Quels sont les tirages de vos livres ?
Destin a été imprimé à 1800 exemplaires, et il s’en est vendu 1500. Dans la nuit a pour l’instant totalisé 1000 ventes sur un tirage de 1700. Mais on voit que ce sont des ouvrages de fond qui ne se périment pas. On en vend en continu et les libraires en commandent à nouveau. Ces livres traversent le temps et peuvent être appréciés en dehors de leur contexte de publication. Pour Et l’île s’embrasa de John Vasquez Mejias dont la sortie est prévue en août 2023 (titre original : The Puerto Rican War) nous prévoyons de monter à 2000 exemplaires. Il s’agit d’un roman en gravures avec des dessins et des textes gravés sur bois racontant l’insurrection des indépendantistes portoricains en 1950. Le graveur qui l’a conçu est un artiste new-yorkais originaire de Porto Rico.
Maquette de Destin d’Otto Nückel, © éd. Ici-Bas, 2021
Quels choix faites-vous pour leur fabrication ?
Le choix de formats plutôt petits s’inscrit dans la logique de poursuivre la tradition du roman en gravures en la remettant au goût du jour. Il s’agit faire de beaux objets qui restent accessibles financièrement. On apporte un soin particulier et un cachet artisanal aux livres via les couvertures réalisées en sérigraphie. Dans le cas du Visage de la Lutte, c’est l’entièreté des pages qui sont imprimés en sérigraphie. La question s’est posée pour Destin de proposer les images en recto-verso, ce qui aurait considérablement réduit le nombre de pages. Nous avons finalement gardé le recto simple car l’édition originale a vraiment été pensée de cette manière-là.
Vous ajoutez aussi un appareil critique (préface/postface) aux rééditions de romans en gravure.

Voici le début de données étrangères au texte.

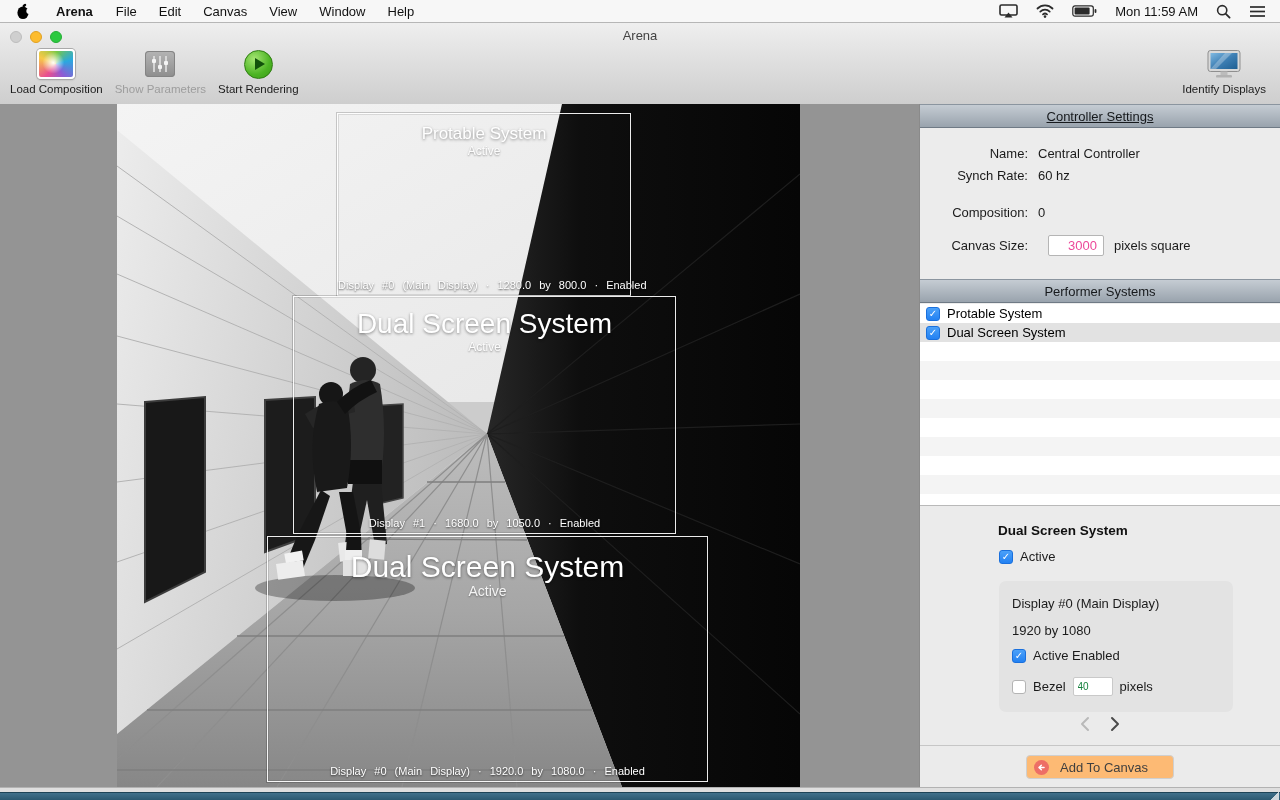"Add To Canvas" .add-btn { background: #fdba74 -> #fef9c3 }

Oui, il s’agit de contextualiser l’œuvre et souligner son caractère politique. Certains livres du patrimoine ne sont pas suffisamment connus et présentés ailleurs pour qu’on les publie sans une présentation détaillée, en rappelant par exemple le contexte historique pour Dans la nuit. La préface de Tobocman pour Destin est quant à elle importante pour souligner le geste politique du livre.